By Belinda Cao
Nov. 10 (Bloomberg) -- China may sell up to 200 billion yuan ($29.3 billion) of so-called long-term ``construction'' bonds next year to help fund a government spending package, according to an official at the State Information Center.
The bonds, which are issued to fund government investments other than refinancing existing debt, will increase from 30 billion yuan planned for this year, said Fan Jianping, head of the center's Economic Forecast Department in Beijing, which is affiliated with the nation's top planning agency.
China announced a 4 trillion yuan stimulus plan late yesterday to spur expansion in the world's fourth-largest economy, helping sustain global growth as the U.S., Europe and Japan teeter on the brink of recession.

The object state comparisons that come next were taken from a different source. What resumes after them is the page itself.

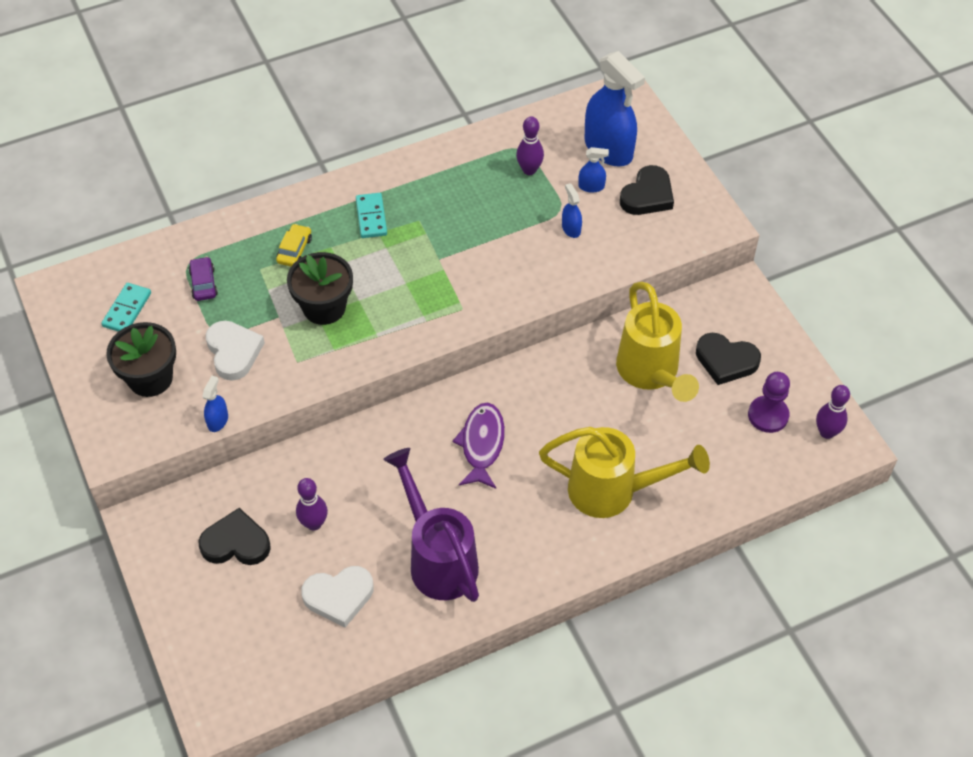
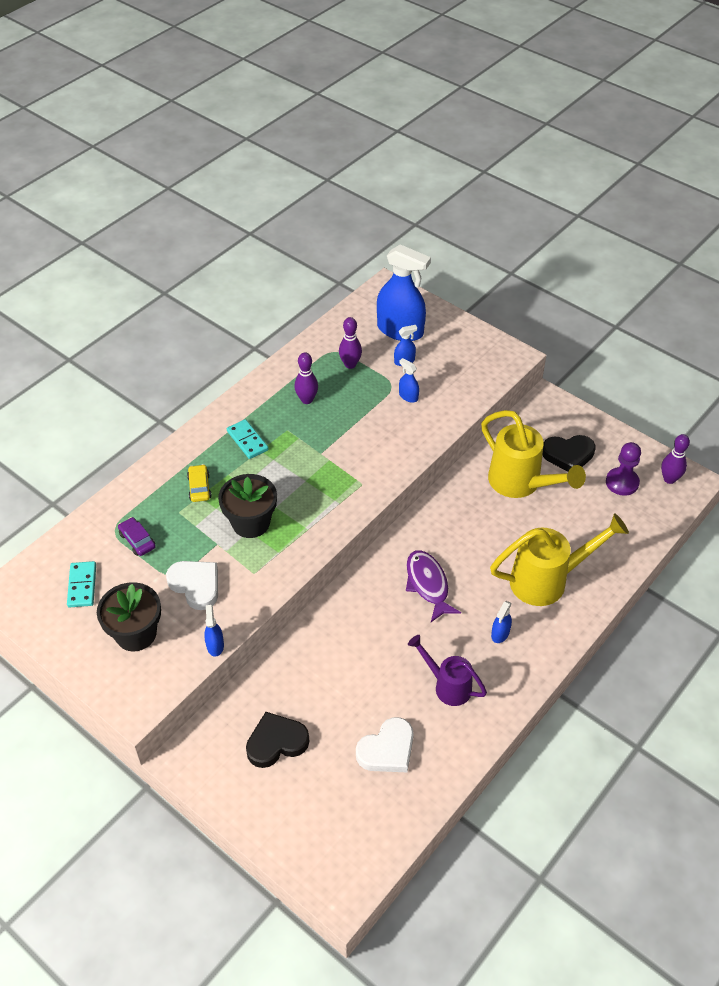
camera: 25 degrees left, 5 degrees down
purple bowling pin [296,478,328,531] -> purple bowling pin moved to [294,352,318,404]
purple watering can [383,448,479,602] -> purple watering can [408,635,487,706], size x0.61
black heart [620,165,674,215] -> none
none -> blue spray bottle [491,601,512,643]

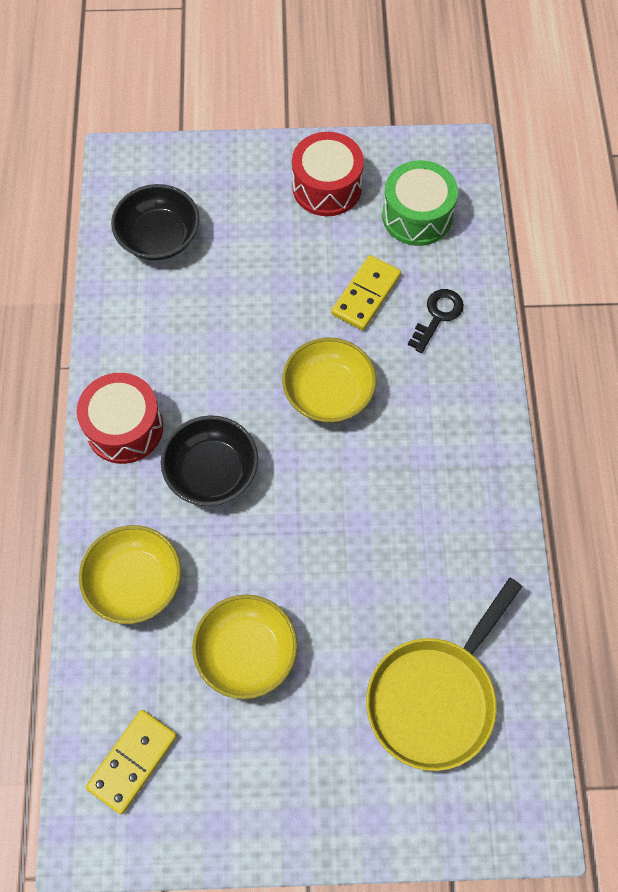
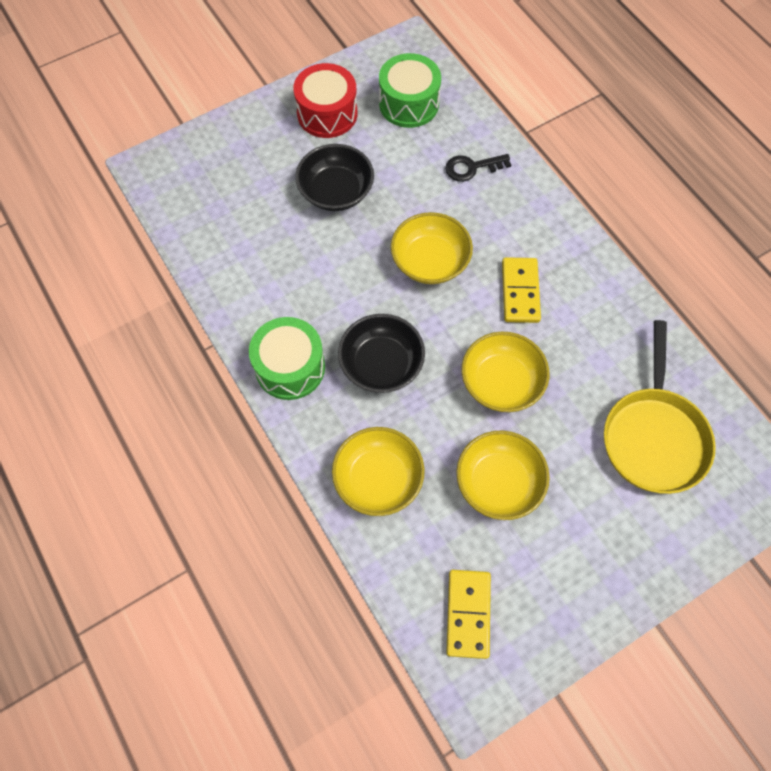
camera: 30 degrees left, 0 degrees up
red drum [77,373,163,464] -> green drum [249,317,325,400]
black bowl [111,184,200,260] -> black bowl moved to [295,144,374,211]
yellow domino [331,255,401,330] -> yellow domino moved to [502,257,541,323]
black key [408,289,464,353] -> black key turned 105 degrees counterclockwise [445,154,511,182]
none -> yellow bowl [461,331,549,412]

``The government has moved forward some expenditure planned for next year into the fourth quarter, seeking to spark more private investment to curb a further economic slowdown,'' Fan said in an interview. ``As the economy has cooled down, it is good timing for the government to spend on some infrastructure which it hesitated to do previously.''
The additional supply will whet investor demand for fixed- income securities after the central bank reduced issuances of money-market bills from last month to bolster liquidity, said Xu Xiaoqing, a bond analyst at China Investment Corp., the nation's first Sino-foreign investment bank in Beijing. Total government bond sales next year, including new investment funding and existing debt redemption, may increase by about 600 billion yuan in 2008 from this year, said Xing Ziqiang, CICC's economist.
More Measures
China also plans measures to stimulate domestic consumption, which may include raising the minimum tax level on personal income, Fan said. The stimulus package, of which 100 billion yuan is earmarked for this quarter, will go toward low- rent housing, infrastructure in rural areas, roads, railways and airports, according to a government statement on its Web site.
The Ministry of Finance sold 565.8 billion yuan of fixed- income securities this year in the nation's interbank bond market, which included 497.6 billion yuan to redeem outstanding debt, according to data on Chinabond, a Web site run by the nation's biggest debt clearing house.
China's budget deficit may reach more than 1 percent of gross domestic product next year, compared with 0.8 percent in 2007, according to Fan. He said the ratio has declined each year from 2 percent after the Asian financial crisis in 1997.
``Even with this big rise, we are still below the 3 percent international safety line,'' Fan said.
`Moderately Loose' Money
The country's economy expanded 9 percent in the third quarter, the slowest pace in five years, and export orders dropped to the lowest level since 2005. Manufacturing contracted by a record in October and the benchmark stock index has lost 66 percent in 2008.
China's central bank has cut interest rates three times in two months, most recently on Oct. 29, reducing the one-year lending rate by a total of 0.81 percentage point this year to 6.66 percent. It also reduced sales of three-month and one-year bills to every other week, from once a week, leaving more cash in the economy.
``We are using an active fiscal policy and moderately loose monetary policy to boost domestic demand and exports,'' Fan said.